EXTRACT —
- - -
Twitter, bizarrely, has played a major role in this. With almost no terms of service around the kind of content that can be posted, performers can promote and market themselves with the press of a button and have direct access and engagement with their fans. Performers documenting their lives, speaking out about causes they care about, showing pictures of their pets, telling jokes and sharing memes have humanized us in a way that was nearly impossible before, and the impact of that can’t be overstated — the recent social shift in the acceptance of sex work and porn performers has, in part, been due to Twitter. 

The recent rise of platforms for models to make and distribute their own content has also made us far more autonomous than we ever expected to be. On websites like Clips4Sale, ManyVids, OnlyFans and Modelhub, performers have been learning to create and market their own content with nothing more than a smartphone and some editing software, both of which have given them unprecedented control over their content and image. 

Then the pandemic happened. 

With the entire porn industry out of work and no foreseeable plan for returning to set, girls who had been relying on in-person shoots to pay the bills were forced to adapt and get on their independent content game. In doing so, they found themselves in a lucrative new world where they could make rent and pay bills creating content they enjoyed making, all from the comfort of their own homes. It was free and easy for them to promote it on their Instagram, TikTok and Twitter, and they could charge what they wanted. Suddenly, the means of production were in workers’ hands. 

Even better, the migration off set and onto clip sites taught us to value ourselves in a different way. When I talked to performer Dana Vespoli, she told me that after years of doing extreme scenes that included double penetration, gangbangs and intense anal because she felt she “it was expected,” she found that on her OnlyFans, all people really wanted was her personality. She started to wonder about all the things she’d done in her career to get traction and began to question what she’d gotten wrong — no, what porn had gotten wrong — about the consumer. If her fans liked her for her, what had she been doing all these years?
- - -
EXERCISE INSTRUCTIONS — Continue the passage on performers and clip sites, starting right after its final sentence. The items after this passage have no connection to the passage on performers and clip sites.

SUPPLIED ENTRIES —
- - -
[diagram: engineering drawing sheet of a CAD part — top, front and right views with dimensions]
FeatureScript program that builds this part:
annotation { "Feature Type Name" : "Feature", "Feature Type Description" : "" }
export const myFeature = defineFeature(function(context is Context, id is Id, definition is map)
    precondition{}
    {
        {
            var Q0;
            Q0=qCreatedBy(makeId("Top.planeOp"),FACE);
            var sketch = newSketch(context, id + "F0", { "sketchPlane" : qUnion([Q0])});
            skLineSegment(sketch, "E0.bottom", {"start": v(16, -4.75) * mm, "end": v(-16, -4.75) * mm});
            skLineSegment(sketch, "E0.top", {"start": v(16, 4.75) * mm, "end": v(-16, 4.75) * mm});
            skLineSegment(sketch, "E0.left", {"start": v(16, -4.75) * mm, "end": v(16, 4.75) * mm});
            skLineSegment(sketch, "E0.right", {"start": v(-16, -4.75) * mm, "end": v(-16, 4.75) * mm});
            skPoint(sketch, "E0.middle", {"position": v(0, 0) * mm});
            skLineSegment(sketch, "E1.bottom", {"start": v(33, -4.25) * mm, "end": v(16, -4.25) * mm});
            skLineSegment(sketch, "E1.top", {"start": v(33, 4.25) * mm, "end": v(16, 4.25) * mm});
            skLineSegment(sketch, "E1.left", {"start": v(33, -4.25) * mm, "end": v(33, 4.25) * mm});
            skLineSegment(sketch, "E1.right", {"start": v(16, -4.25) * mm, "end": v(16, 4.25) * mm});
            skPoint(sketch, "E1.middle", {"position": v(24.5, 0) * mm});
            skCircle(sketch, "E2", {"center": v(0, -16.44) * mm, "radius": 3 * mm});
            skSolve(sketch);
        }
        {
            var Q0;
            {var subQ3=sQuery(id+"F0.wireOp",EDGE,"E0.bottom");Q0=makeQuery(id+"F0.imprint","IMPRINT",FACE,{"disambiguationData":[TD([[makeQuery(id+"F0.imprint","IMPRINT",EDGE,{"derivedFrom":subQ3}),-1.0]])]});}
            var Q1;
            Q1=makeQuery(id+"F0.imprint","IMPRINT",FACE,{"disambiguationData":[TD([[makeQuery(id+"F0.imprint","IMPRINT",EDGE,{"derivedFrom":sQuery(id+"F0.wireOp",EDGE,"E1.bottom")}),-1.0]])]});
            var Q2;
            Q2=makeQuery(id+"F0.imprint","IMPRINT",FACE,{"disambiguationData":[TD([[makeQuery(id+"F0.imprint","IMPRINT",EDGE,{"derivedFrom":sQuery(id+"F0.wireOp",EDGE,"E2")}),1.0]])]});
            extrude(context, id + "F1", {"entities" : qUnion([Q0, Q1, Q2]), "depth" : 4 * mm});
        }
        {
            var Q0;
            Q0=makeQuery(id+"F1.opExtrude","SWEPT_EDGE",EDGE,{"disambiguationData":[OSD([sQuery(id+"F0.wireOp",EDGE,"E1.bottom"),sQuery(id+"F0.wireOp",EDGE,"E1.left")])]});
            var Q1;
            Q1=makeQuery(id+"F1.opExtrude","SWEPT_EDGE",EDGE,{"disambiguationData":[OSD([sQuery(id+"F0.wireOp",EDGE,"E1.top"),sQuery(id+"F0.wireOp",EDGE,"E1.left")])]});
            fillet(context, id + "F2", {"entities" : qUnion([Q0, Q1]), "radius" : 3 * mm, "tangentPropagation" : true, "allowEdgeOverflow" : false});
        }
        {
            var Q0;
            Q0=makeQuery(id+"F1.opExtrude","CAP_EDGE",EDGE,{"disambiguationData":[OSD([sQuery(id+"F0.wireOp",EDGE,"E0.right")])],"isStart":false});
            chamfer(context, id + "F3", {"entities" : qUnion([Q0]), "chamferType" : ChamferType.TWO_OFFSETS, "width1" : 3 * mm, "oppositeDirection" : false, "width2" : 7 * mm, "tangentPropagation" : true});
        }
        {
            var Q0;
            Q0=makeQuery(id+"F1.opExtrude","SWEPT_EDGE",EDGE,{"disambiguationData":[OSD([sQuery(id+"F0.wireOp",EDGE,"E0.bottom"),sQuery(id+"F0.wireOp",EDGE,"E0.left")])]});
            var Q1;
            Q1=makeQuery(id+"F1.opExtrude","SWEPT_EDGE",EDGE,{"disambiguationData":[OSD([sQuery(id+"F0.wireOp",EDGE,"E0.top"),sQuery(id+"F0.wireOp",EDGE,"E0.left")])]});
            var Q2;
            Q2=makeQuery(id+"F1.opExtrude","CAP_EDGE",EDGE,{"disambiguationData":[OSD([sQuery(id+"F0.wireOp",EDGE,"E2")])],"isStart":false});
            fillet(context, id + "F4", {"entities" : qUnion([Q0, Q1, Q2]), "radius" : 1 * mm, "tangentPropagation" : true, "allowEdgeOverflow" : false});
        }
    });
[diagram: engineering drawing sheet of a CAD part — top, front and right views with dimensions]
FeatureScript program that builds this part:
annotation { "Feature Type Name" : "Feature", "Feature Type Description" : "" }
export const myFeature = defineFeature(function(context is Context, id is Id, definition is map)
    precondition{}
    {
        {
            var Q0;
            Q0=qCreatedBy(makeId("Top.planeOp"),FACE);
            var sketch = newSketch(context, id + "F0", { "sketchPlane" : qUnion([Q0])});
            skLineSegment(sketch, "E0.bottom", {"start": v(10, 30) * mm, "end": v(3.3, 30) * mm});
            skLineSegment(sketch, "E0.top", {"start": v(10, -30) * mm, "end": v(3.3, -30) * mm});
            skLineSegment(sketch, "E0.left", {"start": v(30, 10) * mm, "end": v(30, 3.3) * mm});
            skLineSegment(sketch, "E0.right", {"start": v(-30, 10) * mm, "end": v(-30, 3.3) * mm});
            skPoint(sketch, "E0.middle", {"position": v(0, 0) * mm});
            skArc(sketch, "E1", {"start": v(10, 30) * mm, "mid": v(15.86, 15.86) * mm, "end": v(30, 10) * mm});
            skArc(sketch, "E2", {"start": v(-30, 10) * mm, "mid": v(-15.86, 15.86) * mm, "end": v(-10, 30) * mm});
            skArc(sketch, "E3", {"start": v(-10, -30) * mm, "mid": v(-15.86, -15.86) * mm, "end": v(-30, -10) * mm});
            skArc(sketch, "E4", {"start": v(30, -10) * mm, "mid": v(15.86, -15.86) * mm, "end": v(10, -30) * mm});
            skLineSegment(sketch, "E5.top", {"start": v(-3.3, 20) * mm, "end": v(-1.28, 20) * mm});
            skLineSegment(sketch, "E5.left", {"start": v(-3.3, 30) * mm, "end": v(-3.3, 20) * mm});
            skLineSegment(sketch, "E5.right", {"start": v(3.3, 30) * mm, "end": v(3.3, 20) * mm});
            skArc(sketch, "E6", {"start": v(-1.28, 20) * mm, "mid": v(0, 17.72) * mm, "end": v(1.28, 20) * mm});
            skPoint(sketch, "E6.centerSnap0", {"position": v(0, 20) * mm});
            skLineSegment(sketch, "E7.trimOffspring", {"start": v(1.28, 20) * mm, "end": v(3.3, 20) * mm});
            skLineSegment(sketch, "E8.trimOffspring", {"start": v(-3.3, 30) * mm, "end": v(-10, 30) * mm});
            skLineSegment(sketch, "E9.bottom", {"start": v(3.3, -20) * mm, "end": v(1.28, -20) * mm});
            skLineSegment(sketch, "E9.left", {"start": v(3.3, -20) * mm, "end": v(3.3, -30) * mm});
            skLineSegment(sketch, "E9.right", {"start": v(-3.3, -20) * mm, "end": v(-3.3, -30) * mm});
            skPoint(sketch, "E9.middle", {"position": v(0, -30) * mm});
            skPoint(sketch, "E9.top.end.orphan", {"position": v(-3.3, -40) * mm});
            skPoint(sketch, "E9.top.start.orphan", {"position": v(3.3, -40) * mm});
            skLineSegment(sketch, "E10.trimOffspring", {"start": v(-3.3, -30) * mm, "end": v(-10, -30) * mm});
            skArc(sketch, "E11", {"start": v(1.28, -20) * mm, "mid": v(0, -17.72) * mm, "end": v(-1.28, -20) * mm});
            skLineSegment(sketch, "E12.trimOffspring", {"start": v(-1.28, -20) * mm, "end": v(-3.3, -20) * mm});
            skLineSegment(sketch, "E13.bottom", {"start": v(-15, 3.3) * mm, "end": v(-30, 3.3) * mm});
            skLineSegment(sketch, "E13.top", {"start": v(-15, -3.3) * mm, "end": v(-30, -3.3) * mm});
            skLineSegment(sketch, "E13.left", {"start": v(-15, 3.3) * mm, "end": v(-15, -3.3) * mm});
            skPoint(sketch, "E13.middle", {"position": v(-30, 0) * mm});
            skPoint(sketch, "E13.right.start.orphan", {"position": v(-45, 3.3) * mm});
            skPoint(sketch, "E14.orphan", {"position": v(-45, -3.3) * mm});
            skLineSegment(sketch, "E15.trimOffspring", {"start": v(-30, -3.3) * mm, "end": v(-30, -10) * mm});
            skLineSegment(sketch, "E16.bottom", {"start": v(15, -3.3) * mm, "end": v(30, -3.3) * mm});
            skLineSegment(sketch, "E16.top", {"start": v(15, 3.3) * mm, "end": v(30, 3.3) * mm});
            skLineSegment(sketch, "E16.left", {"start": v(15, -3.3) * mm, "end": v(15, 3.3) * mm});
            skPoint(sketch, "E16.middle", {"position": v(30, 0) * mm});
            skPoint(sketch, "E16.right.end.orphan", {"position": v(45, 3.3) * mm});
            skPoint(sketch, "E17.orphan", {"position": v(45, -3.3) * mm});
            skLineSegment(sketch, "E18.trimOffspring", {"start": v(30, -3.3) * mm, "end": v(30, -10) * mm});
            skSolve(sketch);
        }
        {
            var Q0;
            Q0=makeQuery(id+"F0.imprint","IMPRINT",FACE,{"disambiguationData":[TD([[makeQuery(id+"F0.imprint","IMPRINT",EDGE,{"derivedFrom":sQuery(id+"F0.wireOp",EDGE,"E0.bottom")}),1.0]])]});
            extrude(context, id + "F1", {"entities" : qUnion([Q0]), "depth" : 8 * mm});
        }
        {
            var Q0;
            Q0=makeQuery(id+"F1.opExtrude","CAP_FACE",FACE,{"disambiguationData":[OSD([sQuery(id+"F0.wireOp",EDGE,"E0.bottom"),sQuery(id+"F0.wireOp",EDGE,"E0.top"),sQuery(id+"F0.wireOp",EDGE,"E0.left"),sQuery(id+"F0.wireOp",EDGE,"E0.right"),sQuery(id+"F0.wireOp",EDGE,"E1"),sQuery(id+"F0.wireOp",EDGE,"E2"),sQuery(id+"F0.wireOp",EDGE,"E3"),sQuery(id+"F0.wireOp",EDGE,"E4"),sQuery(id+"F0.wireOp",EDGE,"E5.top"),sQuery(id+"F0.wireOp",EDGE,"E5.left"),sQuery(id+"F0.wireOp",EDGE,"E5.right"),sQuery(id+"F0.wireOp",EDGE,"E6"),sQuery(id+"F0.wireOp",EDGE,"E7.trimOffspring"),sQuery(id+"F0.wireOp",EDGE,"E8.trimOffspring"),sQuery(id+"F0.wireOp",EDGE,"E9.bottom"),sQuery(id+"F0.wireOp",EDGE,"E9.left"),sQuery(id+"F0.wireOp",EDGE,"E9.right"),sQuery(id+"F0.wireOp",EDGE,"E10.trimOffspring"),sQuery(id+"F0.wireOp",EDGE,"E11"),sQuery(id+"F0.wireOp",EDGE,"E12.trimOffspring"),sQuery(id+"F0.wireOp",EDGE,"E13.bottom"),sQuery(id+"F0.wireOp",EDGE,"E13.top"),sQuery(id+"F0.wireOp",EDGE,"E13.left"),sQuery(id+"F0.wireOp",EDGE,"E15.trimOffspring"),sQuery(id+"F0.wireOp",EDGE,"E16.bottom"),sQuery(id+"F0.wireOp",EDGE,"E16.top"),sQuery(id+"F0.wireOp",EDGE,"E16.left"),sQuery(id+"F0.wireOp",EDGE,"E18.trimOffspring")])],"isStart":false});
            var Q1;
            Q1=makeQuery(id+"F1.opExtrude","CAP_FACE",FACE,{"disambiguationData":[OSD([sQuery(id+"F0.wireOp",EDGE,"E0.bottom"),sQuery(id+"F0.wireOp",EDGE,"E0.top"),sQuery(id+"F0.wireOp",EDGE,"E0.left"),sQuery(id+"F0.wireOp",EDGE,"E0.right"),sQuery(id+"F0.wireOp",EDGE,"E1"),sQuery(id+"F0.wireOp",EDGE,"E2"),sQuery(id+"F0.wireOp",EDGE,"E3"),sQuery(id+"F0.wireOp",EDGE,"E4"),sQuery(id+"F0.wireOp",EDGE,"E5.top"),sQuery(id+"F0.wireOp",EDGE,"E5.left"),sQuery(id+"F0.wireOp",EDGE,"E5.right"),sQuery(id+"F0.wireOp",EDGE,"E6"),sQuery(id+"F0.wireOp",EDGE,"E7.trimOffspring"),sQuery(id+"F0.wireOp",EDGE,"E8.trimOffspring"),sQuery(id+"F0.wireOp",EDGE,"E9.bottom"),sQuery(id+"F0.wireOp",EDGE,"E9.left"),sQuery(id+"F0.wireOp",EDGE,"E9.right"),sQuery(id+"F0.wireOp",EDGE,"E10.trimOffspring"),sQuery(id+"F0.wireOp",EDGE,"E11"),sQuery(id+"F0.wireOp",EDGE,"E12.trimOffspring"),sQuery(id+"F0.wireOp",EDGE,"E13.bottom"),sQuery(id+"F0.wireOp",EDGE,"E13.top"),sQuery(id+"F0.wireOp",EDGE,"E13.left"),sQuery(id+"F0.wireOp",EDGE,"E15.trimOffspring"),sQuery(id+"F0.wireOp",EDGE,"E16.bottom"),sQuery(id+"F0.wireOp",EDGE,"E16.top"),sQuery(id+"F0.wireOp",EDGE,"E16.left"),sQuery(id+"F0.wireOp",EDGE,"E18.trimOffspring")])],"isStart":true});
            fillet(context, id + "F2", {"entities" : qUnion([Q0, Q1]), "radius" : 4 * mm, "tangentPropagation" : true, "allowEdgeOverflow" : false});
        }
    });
- - -
WRITTEN REPLY —
Alone in their homes and with time to spare for reflection, many performers started to ask themselves whether they needed the porn industry at all. If they could create their own content, promote it themselves and charge what they wanted to, what was the point of having an agent? What was the point of the awards shows, the expensive STI testing, the increasingly rape-y scripts and the depraved directors who saw them not as people, but as props?

As the pandemic raged on, it became clear there was no point. They didn’t need the industry — at least in the sense that we know it — in order to survive. 

George Floyd’s murder only intensified these feelings. Overnight, the Black Lives Matter movement got an adrenaline shot to the heart and protests ensued. Hundreds of thousands of people filled the streets demanding an end to brutality and racist cops, and police precincts were set on fire and then occupied by civilians and designated as “autonomous zones.” Through the smoke and the clamor, a powerful message emerged: The “system” was burning and the time had come for a reckoning. Not just for police, not just for oppressive and racist systems, but for every industry in which power and privilege was used to harm and silence the people who sacrifice their blood, sweat — and in our case, and cum — to make it run. 

After these stories broke, I got on a Zoom call with a U.N.-like roster of performers to talk about how to address the problem of sexual abuse and assault in the industry. As we thought up a list of demands and of actions we could take — a boycott of the trade journals; a blacklist of abusers — it occurred to me that we could just very well sit on our growing piles of cash and simply wait for the industry to collapse on its own without any work force to hold it up.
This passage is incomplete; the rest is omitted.